Spiritual Practice: Ignation Prayer
On this Palm Sunday we enter Holy Week and the Passion of our Lord Jesus. All around the world Christians will pray, read Scriptures, meditate, and gather in worship to remember Jesus. Ignatian Prayer is a proven and powerful way of entering into the days of Holy Week, or any Gospel story.
In his 16th century classic, Spiritual Exercises, Ignatius of Loyola en-courages the spiritual practice of seeing a Gospel story with the mind’s eye. Just as we might call up a memory or think of someone we love, so we can enter into a scene from Jesus’ life. In this form of prayer we use our imagination to place ourselves on the scene in order to see, touch, and hear the action. We seek “the Word exposed in the words”, to use the phrase of theologian Karl Barth.

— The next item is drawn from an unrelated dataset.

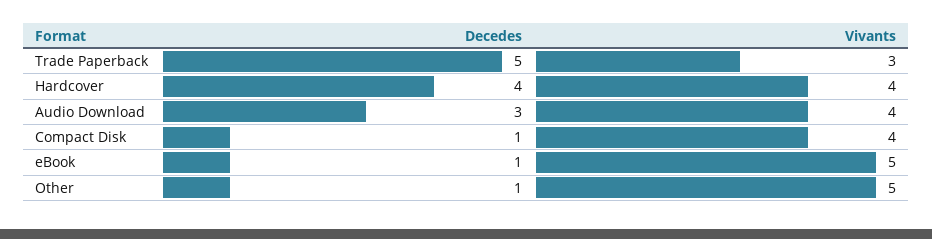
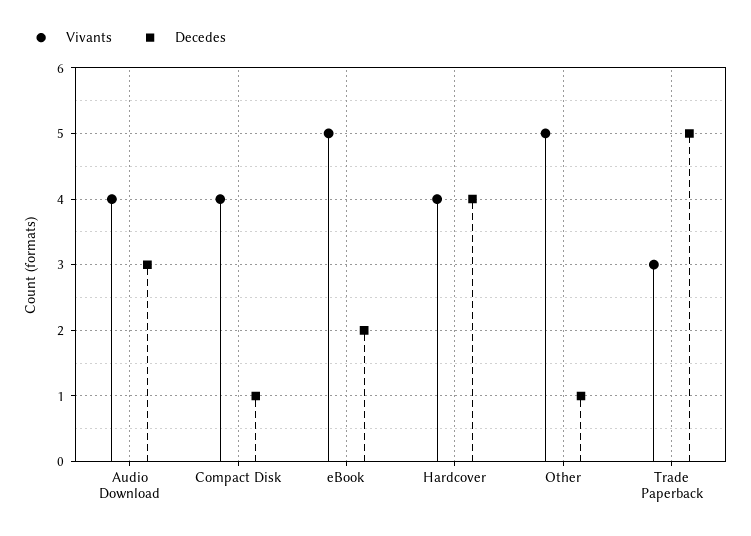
Decedes, eBook: 1 -> 2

Because we are focusing on the Upper Room Discourse in these daily reflections, we will use Ignation Prayer today to help us enter into that Upper Room. Ignatius asks us to use all our senses to do this and pay close attention to what we are seeing, hearing, feeling, smelling, and tasting, as we move about the room.
- Begin by asking the Holy Spirit, to teach us and reveal Jesus to us.
- Read below, two or three times, the opening of the Upper Room Discourse:
“Now before the festival of the Passover, Jesus knew that his hour had come to depart from this world and go to the Father. Having loved his own who were in the world, he loved them to the end. The devil had already put it into the heart of Judas son of Simon Iscariot to betray him. And during supper Jesus, knowing that the Father had given all things into his hands, and that he had come from God and was going to God, got up from the table, took off his outer robe, and tied a towel around himself. Then he poured water into a basin and began to wash the disciples’ feet and to wipe them with the towel that was tied around him“ (John 13:1-5).
- Having read the words, now enter into the story. Smell the scents of a Passover meal; hear the sounds from the street below; watch Jesus as He goes from disciple to disciple washing their feet; listen to what Jesus and the disciples are saying. Become part of the story. Let yourself interact with them. Let yourself see Jesus coming to you.
- Allow yourself time; do not rush.
- What do you want to say to Jesus about what you are seeing and hearing?
- What do you sense that Jesus might be saying to you as you linger in the Upper Room?
- When you are ready, mark the end of your Ignation prayer with The Lord’s Prayer or The Our Father. Here are some other Gospel passages that you might want to use in Ignation Prayer during this Holy Week : Luke 23:32-34; 23:39-43; Matthew 27:45-51.